#### [WRITTEN INSTRUCTION 1]
Decide whether each statement agrees with the CHICKEN entry-point documentation, answering yes or no and quoting the deciding words: (a) CHICKEN_eval sets status to 1 when the operation succeeds; (b) CHICKEN_read reads a Scheme object from a file; (c) the include file default-entry-points.scm defines entry points for loading a file.
#### [WRITTEN INSTRUCTION 2]
According to the CHICKEN entry-point documentation, what should be called to get a description of an error from CHICKEN_eval?
#### [WRITTEN INSTRUCTION 3]
Write out the passage of the CHICKEN entry-point documentation starting with "CHICKEN also provides" and going on through "of the error.".

#### [EXTRACT PROVIDED]
— begin —

CHICKEN also provides ``boilerplate'' entry points, that simplify invoking Scheme
code embedded in a C or C++ application tremendously. The include file @code{default-entry-points.scm}
will define entry-points for common usage patterns, like loading a file, evaluating an expression
or calling a procedure.



@deftypefn {C macro} void CHICKEN_eval (C_word exp, C_word *result, int *status)
Evaluates the Scheme object passed in @code{exp}, writing the result value to @code{result}.
@code{status} is set to 1 if the operation succeeded,
or 0 if an error occurred. Call @code{CHICKEN_get_error_message} to obtain a description
of the error.
@end deftypefn

@deftypefn {C macro} void CHICKEN_eval_string (char *str, C_word *result, int *status)
Evaluates the Scheme expression passed in the string @code{str}, writing the result value to @code{result}.
@end deftypefn

@deftypefn {C macro} void CHICKEN_eval_to_string (C_word exp, char *result, int size, int *status)
Evaluates the Scheme expression passed in @code{exp}, writing a textual representation
of the result into @code{result}. @code{size} should specify the maximal size of the result string.
@end deftypefn

@deftypefn {C macro} void CHICKEN_eval_string_to_string (char *str, char *result, int size, int *status)
Evaluates the Scheme expression passed in the string @code{str}, writing a textual representation
of the result into @code{result}. @code{size} should specify the maximal size of the result string.
@end deftypefn

@deftypefn {C macro} void CHICKEN_apply (C_word func, C_word args, C_word *result, int *status)
Applies the procedure passed in @code{func} to the list of arguments @code{args}, writing the result value to @code{result}.
@end deftypefn

@deftypefn {C macro} void CHICKEN_apply_to_string (C_word func, C_word args, char *result, int size, int *status)
Applies the procedure passed in @code{func} to the list of arguments @code{args}, writing a textual 
representation of the result into @code{result}.
@end deftypefn

@deftypefn {C macro} void CHICKEN_read (char *str, C_word *result, int *status)
Reads a Scheme object from the string @code{str}, writing the result value to @code{result}.
@end deftypefn

@deftypefn {C macro} void CHICKEN_load (char *filename, int *status)

— end —

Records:
— begin —

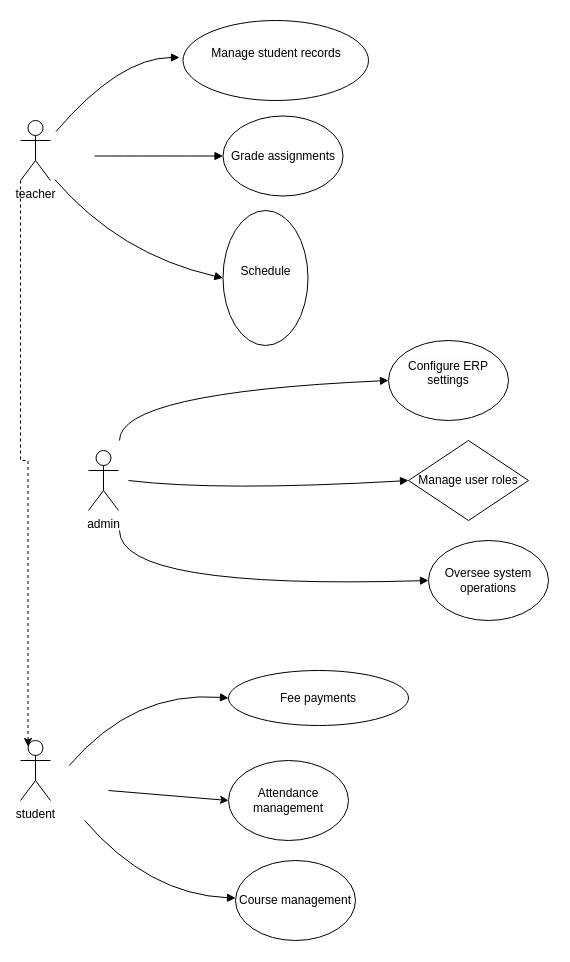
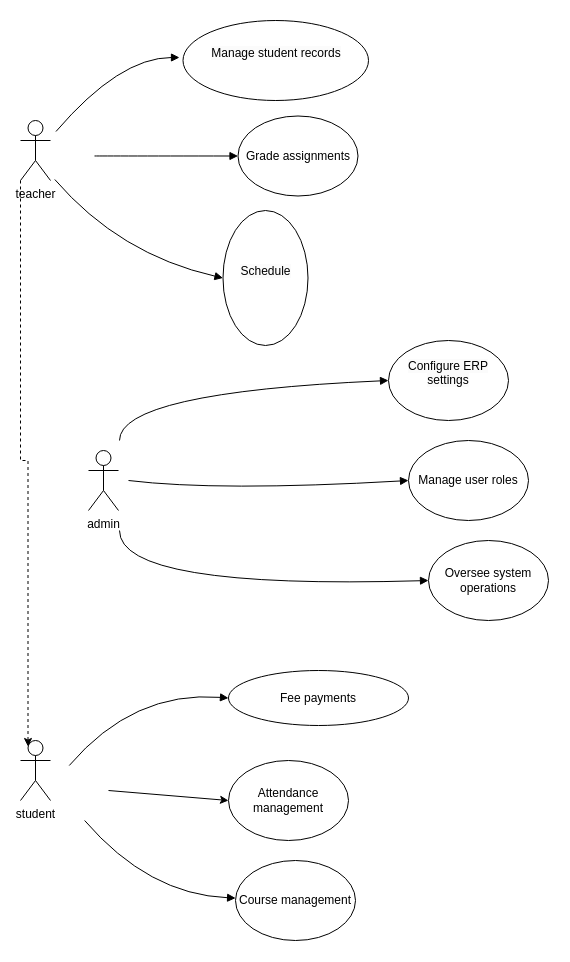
  <mxCell id="0" />
  <mxCell id="1" parent="0" />
  <mxCell id="2" value="" style="curved=1;startArrow=none;endArrow=block;entryX=0;entryY=0.5;entryDx=0;entryDy=0;" parent="1" target="16" edge="1"><mxGeometry relative="1" as="geometry"><Array as="points"><mxPoint x="119" y="392" /></Array><mxPoint x="119" y="440" as="sourcePoint" /><mxPoint x="172" y="394.48" as="targetPoint" /></mxGeometry></mxCell>
  <mxCell id="3" value="" style="curved=1;startArrow=none;endArrow=block;entryX=0;entryY=0.5;entryDx=0;entryDy=0;" parent="1" target="17" edge="1"><mxGeometry relative="1" as="geometry"><Array as="points"><mxPoint x="218" y="491" /></Array><mxPoint x="128" y="480" as="sourcePoint" /><mxPoint x="200" y="491" as="targetPoint" /></mxGeometry></mxCell>
  <mxCell id="4" value="" style="curved=1;startArrow=none;endArrow=block;entryX=0;entryY=0.5;entryDx=0;entryDy=0;" parent="1" target="18" edge="1"><mxGeometry relative="1" as="geometry"><Array as="points"><mxPoint x="119" y="589" /></Array><mxPoint x="119" y="530" as="sourcePoint" /><mxPoint x="169" y="589" as="targetPoint" /></mxGeometry></mxCell>
  <mxCell id="5" value="" style="curved=1;startArrow=none;endArrow=block;exitX=0.67;exitY=0.01;entryX=0;entryY=0.5;" parent="1" edge="1"><mxGeometry relative="1" as="geometry"><Array as="points"><mxPoint x="119" y="57" /></Array><mxPoint x="55.469" y="131" as="sourcePoint" /><mxPoint x="179" y="57" as="targetPoint" /></mxGeometry></mxCell>
  <mxCell id="6" value="" style="curved=1;startArrow=none;endArrow=block;exitX=1;exitY=0.51;entryX=0;entryY=0.5;entryDx=0;entryDy=0;" parent="1" target="14" edge="1"><mxGeometry relative="1" as="geometry"><Array as="points" /><mxPoint x="94" y="155.48" as="sourcePoint" /><mxPoint x="198" y="155" as="targetPoint" /></mxGeometry></mxCell>
  <mxCell id="7" value="" style="curved=1;startArrow=none;endArrow=block;exitX=0.67;exitY=1.02;entryX=0;entryY=0.5;entryDx=0;entryDy=0;" parent="1" target="15" edge="1"><mxGeometry relative="1" as="geometry"><Array as="points"><mxPoint x="119" y="254" /></Array><mxPoint x="54.288" y="179" as="sourcePoint" /><mxPoint x="233" y="254" as="targetPoint" /></mxGeometry></mxCell>
  <mxCell id="8" value="teacher&lt;div&gt;&lt;br&gt;&lt;/div&gt;" style="shape=umlActor;verticalLabelPosition=bottom;verticalAlign=top;html=1;outlineConnect=0;" vertex="1" parent="1"><mxGeometry x="20" y="120" width="30" height="60" as="geometry" /></mxCell>
  <mxCell id="9" value="student&lt;div&gt;&lt;br&gt;&lt;/div&gt;" style="shape=umlActor;verticalLabelPosition=bottom;verticalAlign=top;html=1;outlineConnect=0;" vertex="1" parent="1"><mxGeometry x="20" y="740" width="30" height="60" as="geometry" /></mxCell>
  <mxCell id="10" value="" style="curved=1;startArrow=none;endArrow=block;exitX=0.69;exitY=-0.01;entryX=0;entryY=0.5;entryDx=0;entryDy=0;" edge="1" parent="1" target="19"><mxGeometry relative="1" as="geometry"><Array as="points"><mxPoint x="133" y="690" /></Array><mxPoint x="68.745" y="765" as="sourcePoint" /><mxPoint x="198" y="690" as="targetPoint" /></mxGeometry></mxCell>
  <mxCell id="11" value="" style="endArrow=classic;html=1;rounded=0;entryX=0;entryY=0.5;entryDx=0;entryDy=0;" edge="1" parent="1" target="20"><mxGeometry width="50" height="50" relative="1" as="geometry"><mxPoint x="108" y="790" as="sourcePoint" /><mxPoint x="158" y="760" as="targetPoint" /></mxGeometry></mxCell>
  <mxCell id="12" value="" style="curved=1;startArrow=none;endArrow=block;exitX=0.69;exitY=1;" edge="1" parent="1" target="21"><mxGeometry relative="1" as="geometry"><Array as="points"><mxPoint x="148" y="894" /></Array><mxPoint x="84.14" y="820" as="sourcePoint" /><mxPoint x="228" y="870" as="targetPoint" /></mxGeometry></mxCell>
  <mxCell id="13" value="&#10;&lt;span style=&quot;color: rgb(0, 0, 0); font-family: Helvetica; font-size: 12px; font-style: normal; font-variant-ligatures: normal; font-variant-caps: normal; font-weight: 400; letter-spacing: normal; orphans: 2; text-align: center; text-indent: 0px; text-transform: none; widows: 2; word-spacing: 0px; -webkit-text-stroke-width: 0px; white-space: normal; background-color: rgb(251, 251, 251); text-decoration-thickness: initial; text-decoration-style: initial; text-decoration-color: initial; display: inline !important; float: none;&quot;&gt;Manage student records&lt;/span&gt;&#10;&#10;" style="ellipse;whiteSpace=wrap;html=1;" vertex="1" parent="1"><mxGeometry x="182.5" y="20" width="185.5" height="80" as="geometry" /></mxCell>
- <mxCell id="14" value="Grade assignments" style="ellipse;whiteSpace=wrap;html=1;" vertex="1" parent="1"><mxGeometry x="222.5" y="115.5" width="120" height="80" as="geometry" /></mxCell>
+ <mxCell id="14" value="Grade assignments" style="ellipse;whiteSpace=wrap;html=1;" vertex="1" parent="1"><mxGeometry x="237.5" y="115.5" width="120" height="80" as="geometry" /></mxCell>
  <mxCell id="15" value="&#10;&lt;span style=&quot;color: rgb(0, 0, 0); font-family: Helvetica; font-size: 12px; font-style: normal; font-variant-ligatures: normal; font-variant-caps: normal; font-weight: 400; letter-spacing: normal; orphans: 2; text-align: center; text-indent: 0px; text-transform: none; widows: 2; word-spacing: 0px; -webkit-text-stroke-width: 0px; white-space: normal; background-color: rgb(251, 251, 251); text-decoration-thickness: initial; text-decoration-style: initial; text-decoration-color: initial; display: inline !important; float: none;&quot;&gt;Schedule&lt;/span&gt;&#10;&#10;" style="ellipse;whiteSpace=wrap;html=1;" vertex="1" parent="1"><mxGeometry x="222.5" y="210" width="85" height="135" as="geometry" /></mxCell>
  <mxCell id="16" value="&#10;&lt;span style=&quot;color: rgb(0, 0, 0); font-family: Helvetica; font-size: 12px; font-style: normal; font-variant-ligatures: normal; font-variant-caps: normal; font-weight: 400; letter-spacing: normal; orphans: 2; text-align: center; text-indent: 0px; text-transform: none; widows: 2; word-spacing: 0px; -webkit-text-stroke-width: 0px; white-space: normal; background-color: rgb(251, 251, 251); text-decoration-thickness: initial; text-decoration-style: initial; text-decoration-color: initial; display: inline !important; float: none;&quot;&gt;Configure ERP settings&lt;/span&gt;&#10;&#10;" style="ellipse;whiteSpace=wrap;html=1;" vertex="1" parent="1"><mxGeometry x="388" y="340" width="120" height="80" as="geometry" /></mxCell>
- <mxCell id="17" value="Manage user roles" style="rhombus;whiteSpace=wrap;html=1;" vertex="1" parent="1"><mxGeometry x="408" y="440" width="120" height="80" as="geometry" /></mxCell>
+ <mxCell id="17" value="Manage user roles" style="ellipse;whiteSpace=wrap;html=1;" vertex="1" parent="1"><mxGeometry x="408" y="440" width="120" height="80" as="geometry" /></mxCell>
  <mxCell id="18" value="Oversee system operations" style="ellipse;whiteSpace=wrap;html=1;" vertex="1" parent="1"><mxGeometry x="428" y="540" width="120" height="80" as="geometry" /></mxCell>
  <mxCell id="19" value="Fee payments" style="ellipse;whiteSpace=wrap;html=1;" vertex="1" parent="1"><mxGeometry x="228" y="670" width="180" height="55" as="geometry" /></mxCell>
  <mxCell id="20" value="Attendance management" style="ellipse;whiteSpace=wrap;html=1;" vertex="1" parent="1"><mxGeometry x="228" y="760" width="120" height="80" as="geometry" /></mxCell>
  <mxCell id="21" value="Course management" style="ellipse;whiteSpace=wrap;html=1;" vertex="1" parent="1"><mxGeometry x="235" y="860" width="120" height="80" as="geometry" /></mxCell>
  <mxCell id="22" style="edgeStyle=orthogonalEdgeStyle;rounded=0;orthogonalLoop=1;jettySize=auto;html=1;exitX=0;exitY=1;exitDx=0;exitDy=0;exitPerimeter=0;entryX=0.25;entryY=0.1;entryDx=0;entryDy=0;entryPerimeter=0;dashed=1;" edge="1" parent="1" source="8" target="9"><mxGeometry relative="1" as="geometry" /></mxCell>
  <mxCell id="23" value="admin" style="shape=umlActor;verticalLabelPosition=bottom;verticalAlign=top;html=1;outlineConnect=0;" vertex="1" parent="1"><mxGeometry x="88" y="450" width="30" height="60" as="geometry" /></mxCell>
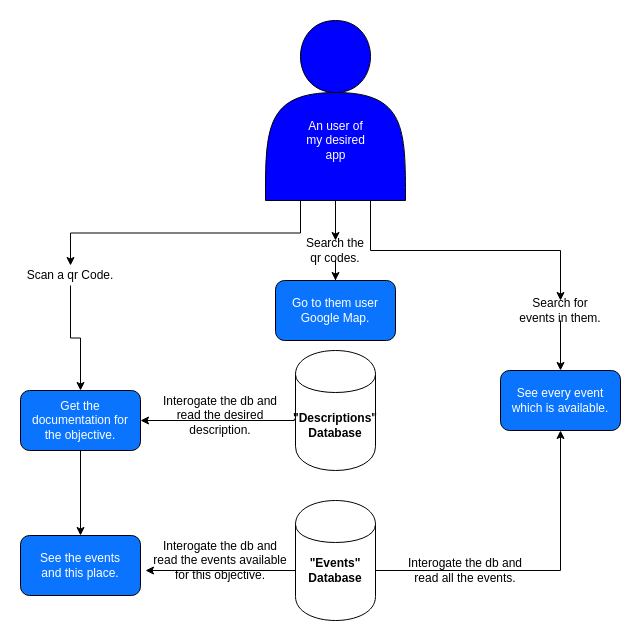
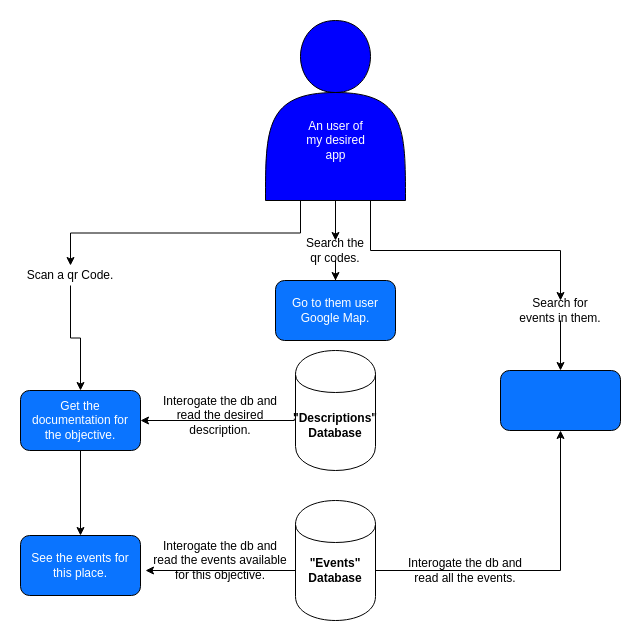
  <mxCell id="0" />
  <mxCell id="1" parent="0" />
  <mxCell id="2" style="edgeStyle=orthogonalEdgeStyle;rounded=0;orthogonalLoop=1;jettySize=auto;html=1;exitX=0.5;exitY=1;exitDx=0;exitDy=0;entryX=0.5;entryY=0;entryDx=0;entryDy=0;fontColor=#FFFFFF;" parent="1" source="5" target="9" edge="1"><mxGeometry relative="1" as="geometry" /></mxCell>
  <mxCell id="3" style="edgeStyle=orthogonalEdgeStyle;rounded=0;orthogonalLoop=1;jettySize=auto;html=1;exitX=0.25;exitY=1;exitDx=0;exitDy=0;entryX=0.5;entryY=0;entryDx=0;entryDy=0;fontColor=#FFFFFF;" parent="1" source="5" target="13" edge="1"><mxGeometry relative="1" as="geometry" /></mxCell>
  <mxCell id="4" style="edgeStyle=orthogonalEdgeStyle;rounded=0;orthogonalLoop=1;jettySize=auto;html=1;exitX=0.75;exitY=1;exitDx=0;exitDy=0;entryX=0.5;entryY=0;entryDx=0;entryDy=0;" edge="1" parent="1" source="5" target="22"><mxGeometry relative="1" as="geometry" /></mxCell>
  <mxCell id="5" value="" style="shape=actor;whiteSpace=wrap;html=1;fillColor=#0000FF;" parent="1" vertex="1"><mxGeometry x="265" y="20" width="140" height="180" as="geometry" /></mxCell>
  <mxCell id="6" value="An user of my desired app" style="text;html=1;strokeColor=none;fillColor=none;align=center;verticalAlign=middle;whiteSpace=wrap;rounded=0;fontColor=#FFFFFF;" parent="1" vertex="1"><mxGeometry x="297.5" y="110" width="75" height="60" as="geometry" /></mxCell>
  <mxCell id="7" style="edgeStyle=orthogonalEdgeStyle;rounded=0;orthogonalLoop=1;jettySize=auto;html=1;exitX=-0.015;exitY=0.568;exitDx=0;exitDy=0;entryX=1;entryY=0.5;entryDx=0;entryDy=0;fontColor=#FFFFFF;exitPerimeter=0;" parent="1" source="26" target="15" edge="1"><mxGeometry relative="1" as="geometry"><mxPoint x="275" y="400" as="sourcePoint" /><Array as="points"><mxPoint x="294" y="420" /></Array></mxGeometry></mxCell>
  <mxCell id="8" value="" style="edgeStyle=orthogonalEdgeStyle;rounded=0;orthogonalLoop=1;jettySize=auto;html=1;fontColor=#FFFFFF;" parent="1" source="9" target="10" edge="1"><mxGeometry relative="1" as="geometry" /></mxCell>
  <mxCell id="9" value="&lt;font color=&quot;#000000&quot;&gt;Search the qr codes.&lt;/font&gt;" style="text;html=1;strokeColor=none;fillColor=none;align=center;verticalAlign=middle;whiteSpace=wrap;rounded=0;fontColor=#FFFFFF;" parent="1" vertex="1"><mxGeometry x="300" y="240" width="70" height="20" as="geometry" /></mxCell>
  <mxCell id="10" value="" style="rounded=1;whiteSpace=wrap;html=1;fillColor=#0A74FF;fontColor=#FFFFFF;" parent="1" vertex="1"><mxGeometry x="275" y="280" width="120" height="60" as="geometry" /></mxCell>
  <mxCell id="11" value="Go to them user Google Map." style="text;html=1;strokeColor=none;fillColor=none;align=center;verticalAlign=middle;whiteSpace=wrap;rounded=0;fontColor=#FFFFFF;" parent="1" vertex="1"><mxGeometry x="285" y="290" width="100" height="40" as="geometry" /></mxCell>
  <mxCell id="12" style="edgeStyle=orthogonalEdgeStyle;rounded=0;orthogonalLoop=1;jettySize=auto;html=1;exitX=0.5;exitY=1;exitDx=0;exitDy=0;entryX=0.5;entryY=0;entryDx=0;entryDy=0;fontColor=#FFFFFF;" parent="1" source="13" target="15" edge="1"><mxGeometry relative="1" as="geometry" /></mxCell>
  <mxCell id="13" value="&lt;font color=&quot;#000000&quot;&gt;Scan a qr Code.&lt;br&gt;&lt;/font&gt;" style="text;html=1;strokeColor=none;fillColor=none;align=center;verticalAlign=middle;whiteSpace=wrap;rounded=0;fontColor=#FFFFFF;" parent="1" vertex="1"><mxGeometry x="25" y="265" width="90" height="20" as="geometry" /></mxCell>
  <mxCell id="14" style="edgeStyle=orthogonalEdgeStyle;rounded=0;orthogonalLoop=1;jettySize=auto;html=1;exitX=0.5;exitY=1;exitDx=0;exitDy=0;entryX=0.5;entryY=0;entryDx=0;entryDy=0;fontColor=#000000;" parent="1" source="15" target="18" edge="1"><mxGeometry relative="1" as="geometry" /></mxCell>
  <mxCell id="15" value="" style="rounded=1;whiteSpace=wrap;html=1;fillColor=#0A74FF;fontColor=#FFFFFF;" parent="1" vertex="1"><mxGeometry x="20" y="390" width="120" height="60" as="geometry" /></mxCell>
  <mxCell id="16" value="Get the documentation for the objective." style="text;html=1;strokeColor=none;fillColor=none;align=center;verticalAlign=middle;whiteSpace=wrap;rounded=0;fontColor=#FFFFFF;" parent="1" vertex="1"><mxGeometry x="30" y="400" width="100" height="40" as="geometry" /></mxCell>
  <mxCell id="17" value="Interogate the db and read the desired description." style="text;html=1;strokeColor=none;fillColor=none;align=center;verticalAlign=middle;whiteSpace=wrap;rounded=0;fontColor=#000000;" parent="1" vertex="1"><mxGeometry x="155" y="400" width="130" height="30" as="geometry" /></mxCell>
  <mxCell id="18" value="" style="rounded=1;whiteSpace=wrap;html=1;fillColor=#0A74FF;fontColor=#000000;" parent="1" vertex="1"><mxGeometry x="20" y="535" width="120" height="60" as="geometry" /></mxCell>
- <mxCell id="19" value="See the events and this place." style="text;html=1;strokeColor=none;fillColor=none;align=center;verticalAlign=middle;whiteSpace=wrap;rounded=0;fontColor=#FFFFFF;" parent="1" vertex="1"><mxGeometry x="30" y="545" width="100" height="40" as="geometry" /></mxCell>
+ <mxCell id="19" value="See the events for this place." style="text;html=1;strokeColor=none;fillColor=none;align=center;verticalAlign=middle;whiteSpace=wrap;rounded=0;fontColor=#FFFFFF;" parent="1" vertex="1"><mxGeometry x="30" y="545" width="100" height="40" as="geometry" /></mxCell>
  <mxCell id="20" value="Interogate the db and read the events available for this objective." style="text;html=1;strokeColor=none;fillColor=none;align=center;verticalAlign=middle;whiteSpace=wrap;rounded=0;fontColor=#000000;" parent="1" vertex="1"><mxGeometry x="150" y="545" width="140" height="30" as="geometry" /></mxCell>
  <mxCell id="21" value="" style="edgeStyle=orthogonalEdgeStyle;rounded=0;orthogonalLoop=1;jettySize=auto;html=1;" edge="1" parent="1" source="22" target="23"><mxGeometry relative="1" as="geometry" /></mxCell>
  <mxCell id="22" value="Search for events in them." style="text;html=1;strokeColor=none;fillColor=none;align=center;verticalAlign=middle;whiteSpace=wrap;rounded=0;" vertex="1" parent="1"><mxGeometry x="515" y="300" width="90" height="20" as="geometry" /></mxCell>
  <mxCell id="23" value="" style="rounded=1;whiteSpace=wrap;html=1;fillColor=#0A74FF;" vertex="1" parent="1"><mxGeometry x="500" y="370" width="120" height="60" as="geometry" /></mxCell>
- <mxCell id="24" value="&lt;font color=&quot;#ffffff&quot;&gt;See every event which is available.&lt;/font&gt;" style="text;html=1;strokeColor=none;fillColor=none;align=center;verticalAlign=middle;whiteSpace=wrap;rounded=0;" vertex="1" parent="1"><mxGeometry x="505" y="380" width="110" height="40" as="geometry" /></mxCell>
  <mxCell id="25" value="Interogate the db and read all the events." style="text;html=1;strokeColor=none;fillColor=none;align=center;verticalAlign=middle;whiteSpace=wrap;rounded=0;" vertex="1" parent="1"><mxGeometry x="405" y="550" width="120" height="40" as="geometry" /></mxCell>
  <mxCell id="26" value="" style="shape=cylinder;whiteSpace=wrap;html=1;boundedLbl=1;backgroundOutline=1;" vertex="1" parent="1"><mxGeometry x="295" y="350" width="80" height="120" as="geometry" /></mxCell>
  <mxCell id="27" value="" style="shape=cylinder;whiteSpace=wrap;html=1;boundedLbl=1;backgroundOutline=1;" vertex="1" parent="1"><mxGeometry x="295" y="500" width="80" height="120" as="geometry" /></mxCell>
  <mxCell id="28" value="&lt;b&gt;&quot;Descriptions&quot; Database&lt;/b&gt;" style="text;html=1;strokeColor=none;fillColor=none;align=center;verticalAlign=middle;whiteSpace=wrap;rounded=0;" vertex="1" parent="1"><mxGeometry x="305" y="390" width="60" height="70" as="geometry" /></mxCell>
  <mxCell id="29" style="edgeStyle=orthogonalEdgeStyle;rounded=0;orthogonalLoop=1;jettySize=auto;html=1;exitX=0;exitY=0.5;exitDx=0;exitDy=0;" edge="1" parent="1" source="31"><mxGeometry relative="1" as="geometry"><mxPoint x="145" y="570" as="targetPoint" /></mxGeometry></mxCell>
  <mxCell id="30" style="edgeStyle=orthogonalEdgeStyle;rounded=0;orthogonalLoop=1;jettySize=auto;html=1;exitX=1;exitY=0.5;exitDx=0;exitDy=0;entryX=0.5;entryY=1;entryDx=0;entryDy=0;" edge="1" parent="1" source="31" target="23"><mxGeometry relative="1" as="geometry" /></mxCell>
  <mxCell id="31" value="&lt;b&gt;&quot;Events&quot; Database&lt;/b&gt;" style="text;html=1;strokeColor=none;fillColor=none;align=center;verticalAlign=middle;whiteSpace=wrap;rounded=0;" vertex="1" parent="1"><mxGeometry x="295" y="535" width="80" height="70" as="geometry" /></mxCell>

— end —

#### [EXERCISE RESULT 1]
(a) Yes: "is set to 1 if the operation succeeded"
(b) No: "Reads a Scheme object from the string"
(c) Yes: "will define entry-points for common usage patterns, like loading a file"

#### [EXERCISE RESULT 2]
CHICKEN_get_error_message

#### [EXERCISE RESULT 3]
CHICKEN also provides ``boilerplate'' entry points, that simplify invoking Scheme
code embedded in a C or C++ application tremendously. The include file @code{default-entry-points.scm}
will define entry-points for common usage patterns, like loading a file, evaluating an expression
or calling a procedure.



@deftypefn {C macro} void CHICKEN_eval (C_word exp, C_word *result, int *status)
Evaluates the Scheme object passed in @code{exp}, writing the result value to @code{result}.
@code{status} is set to 1 if the operation succeeded,
or 0 if an error occurred. Call @code{CHICKEN_get_error_message} to obtain a description
of the error.